▸ **Plain-text document sources**:
______

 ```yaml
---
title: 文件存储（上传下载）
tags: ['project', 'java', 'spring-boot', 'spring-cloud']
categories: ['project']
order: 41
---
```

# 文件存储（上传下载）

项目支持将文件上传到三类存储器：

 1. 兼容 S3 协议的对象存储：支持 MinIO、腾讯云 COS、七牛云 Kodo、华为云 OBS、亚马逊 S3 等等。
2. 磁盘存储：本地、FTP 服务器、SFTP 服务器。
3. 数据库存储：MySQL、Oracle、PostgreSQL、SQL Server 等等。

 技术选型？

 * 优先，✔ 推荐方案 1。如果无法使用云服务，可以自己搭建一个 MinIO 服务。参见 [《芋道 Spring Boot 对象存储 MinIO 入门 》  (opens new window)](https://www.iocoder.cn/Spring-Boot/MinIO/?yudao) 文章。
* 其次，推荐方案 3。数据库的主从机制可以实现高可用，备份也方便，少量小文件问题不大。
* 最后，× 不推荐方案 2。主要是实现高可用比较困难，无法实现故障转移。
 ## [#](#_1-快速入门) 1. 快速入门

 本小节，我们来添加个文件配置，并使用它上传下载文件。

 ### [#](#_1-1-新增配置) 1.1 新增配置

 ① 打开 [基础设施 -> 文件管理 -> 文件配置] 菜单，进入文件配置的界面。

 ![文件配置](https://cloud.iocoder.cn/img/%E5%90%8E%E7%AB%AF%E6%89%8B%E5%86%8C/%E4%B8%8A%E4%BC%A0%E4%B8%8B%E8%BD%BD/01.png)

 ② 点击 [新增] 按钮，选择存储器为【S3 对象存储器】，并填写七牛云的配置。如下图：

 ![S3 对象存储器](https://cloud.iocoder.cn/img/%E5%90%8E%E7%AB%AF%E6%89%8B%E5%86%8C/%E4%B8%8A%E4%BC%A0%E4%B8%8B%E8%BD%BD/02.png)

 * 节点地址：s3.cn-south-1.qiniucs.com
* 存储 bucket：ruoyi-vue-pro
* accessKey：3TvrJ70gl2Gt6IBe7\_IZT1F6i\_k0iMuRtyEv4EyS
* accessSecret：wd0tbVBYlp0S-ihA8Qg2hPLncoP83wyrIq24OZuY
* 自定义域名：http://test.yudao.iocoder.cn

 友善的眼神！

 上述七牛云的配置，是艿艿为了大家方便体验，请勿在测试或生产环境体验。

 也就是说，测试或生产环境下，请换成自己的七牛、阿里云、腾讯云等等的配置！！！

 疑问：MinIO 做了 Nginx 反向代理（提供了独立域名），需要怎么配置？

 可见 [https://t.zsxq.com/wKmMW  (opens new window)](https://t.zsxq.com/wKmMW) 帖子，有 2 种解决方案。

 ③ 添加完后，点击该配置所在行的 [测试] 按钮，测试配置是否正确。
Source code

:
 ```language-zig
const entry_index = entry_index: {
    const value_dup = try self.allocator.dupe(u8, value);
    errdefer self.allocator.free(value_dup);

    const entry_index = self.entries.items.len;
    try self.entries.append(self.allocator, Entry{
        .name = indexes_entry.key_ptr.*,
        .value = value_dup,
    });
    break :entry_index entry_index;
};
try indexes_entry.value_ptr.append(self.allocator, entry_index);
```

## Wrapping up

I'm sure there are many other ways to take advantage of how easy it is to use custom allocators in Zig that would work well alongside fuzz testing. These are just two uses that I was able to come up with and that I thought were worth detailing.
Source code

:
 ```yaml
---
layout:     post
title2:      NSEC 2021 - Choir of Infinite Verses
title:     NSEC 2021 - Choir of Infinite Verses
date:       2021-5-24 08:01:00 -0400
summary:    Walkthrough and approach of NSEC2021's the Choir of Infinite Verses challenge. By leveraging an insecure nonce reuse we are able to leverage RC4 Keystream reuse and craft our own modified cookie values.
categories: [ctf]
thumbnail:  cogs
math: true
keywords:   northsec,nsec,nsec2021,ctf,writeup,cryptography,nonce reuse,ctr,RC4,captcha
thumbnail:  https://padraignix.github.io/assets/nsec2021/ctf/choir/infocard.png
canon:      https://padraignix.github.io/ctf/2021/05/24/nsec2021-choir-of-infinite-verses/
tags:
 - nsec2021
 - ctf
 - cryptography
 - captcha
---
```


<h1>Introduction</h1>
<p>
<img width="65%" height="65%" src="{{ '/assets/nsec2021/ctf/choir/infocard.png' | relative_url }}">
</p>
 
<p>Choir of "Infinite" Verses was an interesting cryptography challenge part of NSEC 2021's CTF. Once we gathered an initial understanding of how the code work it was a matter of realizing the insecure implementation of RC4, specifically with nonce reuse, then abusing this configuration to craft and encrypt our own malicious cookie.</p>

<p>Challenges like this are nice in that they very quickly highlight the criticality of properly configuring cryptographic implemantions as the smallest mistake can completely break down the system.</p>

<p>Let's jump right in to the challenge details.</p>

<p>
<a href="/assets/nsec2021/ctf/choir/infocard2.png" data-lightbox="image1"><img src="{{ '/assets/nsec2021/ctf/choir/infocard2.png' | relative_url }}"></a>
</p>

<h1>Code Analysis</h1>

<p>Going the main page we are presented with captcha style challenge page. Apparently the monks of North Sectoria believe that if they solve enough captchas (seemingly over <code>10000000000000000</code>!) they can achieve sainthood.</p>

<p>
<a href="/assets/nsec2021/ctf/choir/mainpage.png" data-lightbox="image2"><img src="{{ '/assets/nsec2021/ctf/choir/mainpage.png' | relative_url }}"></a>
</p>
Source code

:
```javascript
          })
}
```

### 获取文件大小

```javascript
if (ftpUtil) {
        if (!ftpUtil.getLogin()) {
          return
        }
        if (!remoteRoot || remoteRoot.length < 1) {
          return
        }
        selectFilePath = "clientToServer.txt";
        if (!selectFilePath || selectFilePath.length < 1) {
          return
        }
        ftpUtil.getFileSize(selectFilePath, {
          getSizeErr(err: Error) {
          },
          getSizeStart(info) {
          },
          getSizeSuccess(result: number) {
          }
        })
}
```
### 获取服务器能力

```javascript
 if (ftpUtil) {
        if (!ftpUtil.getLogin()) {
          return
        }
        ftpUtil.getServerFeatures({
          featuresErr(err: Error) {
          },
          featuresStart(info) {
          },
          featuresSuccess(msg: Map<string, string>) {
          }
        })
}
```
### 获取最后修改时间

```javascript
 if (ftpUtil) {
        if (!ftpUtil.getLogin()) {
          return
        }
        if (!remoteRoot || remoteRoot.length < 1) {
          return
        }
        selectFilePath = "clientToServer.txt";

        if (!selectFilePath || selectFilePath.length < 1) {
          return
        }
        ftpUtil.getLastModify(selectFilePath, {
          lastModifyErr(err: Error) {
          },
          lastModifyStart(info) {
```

______

▸ **Problem statement**: The response should be an exact repeat of the data above.

▸ **Response to this task**:
 ```yaml
---
title: 文件存储（上传下载）
tags: ['project', 'java', 'spring-boot', 'spring-cloud']
categories: ['project']
order: 41
---
```

# 文件存储（上传下载）

项目支持将文件上传到三类存储器：

 1. 兼容 S3 协议的对象存储：支持 MinIO、腾讯云 COS、七牛云 Kodo、华为云 OBS、亚马逊 S3 等等。
2. 磁盘存储：本地、FTP 服务器、SFTP 服务器。
3. 数据库存储：MySQL、Oracle、PostgreSQL、SQL Server 等等。

 技术选型？

 * 优先，✔ 推荐方案 1。如果无法使用云服务，可以自己搭建一个 MinIO 服务。参见 [《芋道 Spring Boot 对象存储 MinIO 入门 》  (opens new window)](https://www.iocoder.cn/Spring-Boot/MinIO/?yudao) 文章。
* 其次，推荐方案 3。数据库的主从机制可以实现高可用，备份也方便，少量小文件问题不大。
* 最后，× 不推荐方案 2。主要是实现高可用比较困难，无法实现故障转移。
 ## [#](#_1-快速入门) 1. 快速入门

 本小节，我们来添加个文件配置，并使用它上传下载文件。

 ### [#](#_1-1-新增配置) 1.1 新增配置

 ① 打开 [基础设施 -> 文件管理 -> 文件配置] 菜单，进入文件配置的界面。

 ![文件配置](https://cloud.iocoder.cn/img/%E5%90%8E%E7%AB%AF%E6%89%8B%E5%86%8C/%E4%B8%8A%E4%BC%A0%E4%B8%8B%E8%BD%BD/01.png)

 ② 点击 [新增] 按钮，选择存储器为【S3 对象存储器】，并填写七牛云的配置。如下图：

 ![S3 对象存储器](https://cloud.iocoder.cn/img/%E5%90%8E%E7%AB%AF%E6%89%8B%E5%86%8C/%E4%B8%8A%E4%BC%A0%E4%B8%8B%E8%BD%BD/02.png)

 * 节点地址：s3.cn-south-1.qiniucs.com
* 存储 bucket：ruoyi-vue-pro
* accessKey：3TvrJ70gl2Gt6IBe7\_IZT1F6i\_k0iMuRtyEv4EyS
* accessSecret：wd0tbVBYlp0S-ihA8Qg2hPLncoP83wyrIq24OZuY
* 自定义域名：http://test.yudao.iocoder.cn

 友善的眼神！

 上述七牛云的配置，是艿艿为了大家方便体验，请勿在测试或生产环境体验。

 也就是说，测试或生产环境下，请换成自己的七牛、阿里云、腾讯云等等的配置！！！

 疑问：MinIO 做了 Nginx 反向代理（提供了独立域名），需要怎么配置？

 可见 [https://t.zsxq.com/wKmMW  (opens new window)](https://t.zsxq.com/wKmMW) 帖子，有 2 种解决方案。

 ③ 添加完后，点击该配置所在行的 [测试] 按钮，测试配置是否正确。
Source code

:
 ```language-zig
const entry_index = entry_index: {
    const value_dup = try self.allocator.dupe(u8, value);
    errdefer self.allocator.free(value_dup);

    const entry_index = self.entries.items.len;
    try self.entries.append(self.allocator, Entry{
        .name = indexes_entry.key_ptr.*,
        .value = value_dup,
    });
    break :entry_index entry_index;
};
try indexes_entry.value_ptr.append(self.allocator, entry_index);
```

## Wrapping up

I'm sure there are many other ways to take advantage of how easy it is to use custom allocators in Zig that would work well alongside fuzz testing. These are just two uses that I was able to come up with and that I thought were worth detailing.
Source code

:
 ```yaml
---
layout:     post
title2:      NSEC 2021 - Choir of Infinite Verses
title:     NSEC 2021 - Choir of Infinite Verses
date:       2021-5-24 08:01:00 -0400
summary:    Walkthrough and approach of NSEC2021's the Choir of Infinite Verses challenge. By leveraging an insecure nonce reuse we are able to leverage RC4 Keystream reuse and craft our own modified cookie values.
categories: [ctf]
thumbnail:  cogs
math: true
keywords:   northsec,nsec,nsec2021,ctf,writeup,cryptography,nonce reuse,ctr,RC4,captcha
thumbnail:  https://padraignix.github.io/assets/nsec2021/ctf/choir/infocard.png
canon:      https://padraignix.github.io/ctf/2021/05/24/nsec2021-choir-of-infinite-verses/
tags:
 - nsec2021
 - ctf
 - cryptography
 - captcha
---
```


<h1>Introduction</h1>
<p>
<img width="65%" height="65%" src="{{ '/assets/nsec2021/ctf/choir/infocard.png' | relative_url }}">
</p>
 
<p>Choir of "Infinite" Verses was an interesting cryptography challenge part of NSEC 2021's CTF. Once we gathered an initial understanding of how the code work it was a matter of realizing the insecure implementation of RC4, specifically with nonce reuse, then abusing this configuration to craft and encrypt our own malicious cookie.</p>

<p>Challenges like this are nice in that they very quickly highlight the criticality of properly configuring cryptographic implemantions as the smallest mistake can completely break down the system.</p>

<p>Let's jump right in to the challenge details.</p>

<p>
<a href="/assets/nsec2021/ctf/choir/infocard2.png" data-lightbox="image1"><img src="{{ '/assets/nsec2021/ctf/choir/infocard2.png' | relative_url }}"></a>
</p>

<h1>Code Analysis</h1>

<p>Going the main page we are presented with captcha style challenge page. Apparently the monks of North Sectoria believe that if they solve enough captchas (seemingly over <code>10000000000000000</code>!) they can achieve sainthood.</p>

<p>
<a href="/assets/nsec2021/ctf/choir/mainpage.png" data-lightbox="image2"><img src="{{ '/assets/nsec2021/ctf/choir/mainpage.png' | relative_url }}"></a>
</p>
Source code

:
```javascript
          })
}
```

### 获取文件大小

```javascript
if (ftpUtil) {
        if (!ftpUtil.getLogin()) {
          return
        }
        if (!remoteRoot || remoteRoot.length < 1) {
          return
        }
        selectFilePath = "clientToServer.txt";
        if (!selectFilePath || selectFilePath.length < 1) {
          return
        }
        ftpUtil.getFileSize(selectFilePath, {
          getSizeErr(err: Error) {
          },
          getSizeStart(info) {
          },
          getSizeSuccess(result: number) {
          }
        })
}
```
### 获取服务器能力

```javascript
 if (ftpUtil) {
        if (!ftpUtil.getLogin()) {
          return
        }
        ftpUtil.getServerFeatures({
          featuresErr(err: Error) {
          },
          featuresStart(info) {
          },
          featuresSuccess(msg: Map<string, string>) {
          }
        })
}
```
### 获取最后修改时间

```javascript
 if (ftpUtil) {
        if (!ftpUtil.getLogin()) {
          return
        }
        if (!remoteRoot || remoteRoot.length < 1) {
          return
        }
        selectFilePath = "clientToServer.txt";

        if (!selectFilePath || selectFilePath.length < 1) {
          return
        }
        ftpUtil.getLastModify(selectFilePath, {
          lastModifyErr(err: Error) {
          },
          lastModifyStart(info) {
```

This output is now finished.